Our first event in this series will be held on January 21, 2021. This event will address Economic Forces During a Pandemic: How COVID is Shaping the Labor Market. During this event we examine the labor-supply gaps that exist and look at business policies and practices that impact workforce participation. This discussion will set the stage for later events and will consider the need for possible shifts in training and hiring practices. 

Our second event in the series will be on March 24 and will examine how we leverage our community assets to mitigate the impact of COVID. Betsy Covington and Ben Moser are going to speak during this event and help us think through what our community did really well in 2020. We will discuss how we can leverage what we have learned to navigate 2021 and to improve our community in the future. The final event on May 19 will focus on maintaining the strength of our workforce.

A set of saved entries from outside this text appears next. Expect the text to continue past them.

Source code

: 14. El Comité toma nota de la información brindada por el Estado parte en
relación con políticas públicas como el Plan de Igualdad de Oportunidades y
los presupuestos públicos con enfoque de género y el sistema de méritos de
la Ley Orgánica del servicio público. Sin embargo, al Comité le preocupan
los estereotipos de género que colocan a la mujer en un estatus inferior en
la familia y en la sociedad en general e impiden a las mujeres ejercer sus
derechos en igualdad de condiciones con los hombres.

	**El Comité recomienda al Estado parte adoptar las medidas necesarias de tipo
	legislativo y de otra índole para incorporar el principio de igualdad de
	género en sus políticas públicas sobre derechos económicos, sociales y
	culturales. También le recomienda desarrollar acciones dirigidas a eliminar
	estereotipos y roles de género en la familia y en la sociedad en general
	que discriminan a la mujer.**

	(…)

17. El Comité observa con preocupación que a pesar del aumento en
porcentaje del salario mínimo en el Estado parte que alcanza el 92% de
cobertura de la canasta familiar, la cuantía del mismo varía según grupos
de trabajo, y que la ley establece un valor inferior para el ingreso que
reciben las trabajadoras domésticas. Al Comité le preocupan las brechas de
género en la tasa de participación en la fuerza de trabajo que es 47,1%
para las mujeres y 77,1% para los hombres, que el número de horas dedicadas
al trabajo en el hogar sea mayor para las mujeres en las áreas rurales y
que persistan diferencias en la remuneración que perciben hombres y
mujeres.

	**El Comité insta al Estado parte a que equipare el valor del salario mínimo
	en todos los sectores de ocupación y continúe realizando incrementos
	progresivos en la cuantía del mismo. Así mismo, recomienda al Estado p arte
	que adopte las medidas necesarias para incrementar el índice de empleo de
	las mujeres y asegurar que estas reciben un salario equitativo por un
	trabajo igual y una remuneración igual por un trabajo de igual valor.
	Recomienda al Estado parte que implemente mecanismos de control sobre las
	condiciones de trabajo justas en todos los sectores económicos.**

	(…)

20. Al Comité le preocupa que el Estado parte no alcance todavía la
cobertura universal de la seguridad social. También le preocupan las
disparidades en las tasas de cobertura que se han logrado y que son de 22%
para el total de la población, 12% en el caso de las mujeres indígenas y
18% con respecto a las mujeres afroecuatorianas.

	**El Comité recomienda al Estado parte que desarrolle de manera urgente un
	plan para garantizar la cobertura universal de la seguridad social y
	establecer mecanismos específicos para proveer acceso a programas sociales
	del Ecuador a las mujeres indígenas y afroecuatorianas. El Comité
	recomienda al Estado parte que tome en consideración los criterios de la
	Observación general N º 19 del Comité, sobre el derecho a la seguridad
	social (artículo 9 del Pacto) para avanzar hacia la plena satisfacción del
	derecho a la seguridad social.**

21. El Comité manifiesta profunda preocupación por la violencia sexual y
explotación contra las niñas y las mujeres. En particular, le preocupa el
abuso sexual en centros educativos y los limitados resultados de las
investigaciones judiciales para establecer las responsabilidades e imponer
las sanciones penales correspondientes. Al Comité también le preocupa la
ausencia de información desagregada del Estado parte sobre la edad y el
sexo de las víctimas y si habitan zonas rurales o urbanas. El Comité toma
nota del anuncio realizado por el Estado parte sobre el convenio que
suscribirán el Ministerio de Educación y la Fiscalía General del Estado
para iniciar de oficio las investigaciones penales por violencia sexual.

All three of these discussions will help us prepare to successfully repair our local economy in light of the COVID-related adjustments we have been forced to make along the way. We need to be sure that businesses (large and small) can prosper while keeping all people in our community safe and avoiding as much collateral damage from this virus as possible. 

There are also some existing issues that COVID has shined a light on. In comparison to other areas of the country, Columbus has very low average wages. This has created a situation locally where national stimulus efforts may harm our local economy disproportionately. In some cases, businesses have shared that their challenges in hiring additional labor have hamstrung their efforts to produce at scale or accept additional contracts. In other cases, employers have had to scale down production due to workforce restrictions. These situations open up an essential conversation about both average and living wages in Columbus, because it’s important for everyone to earn enough to support their families.

Ultimately, I see a heart at work in our community that is something I don’t believe you can find everywhere. There is a genuine and pervasive desire to work together for the common good. This is something special about Columbus, and I believe the Changing COVID Workforce event series will allow us to take greater advantage of our outstanding community spirit.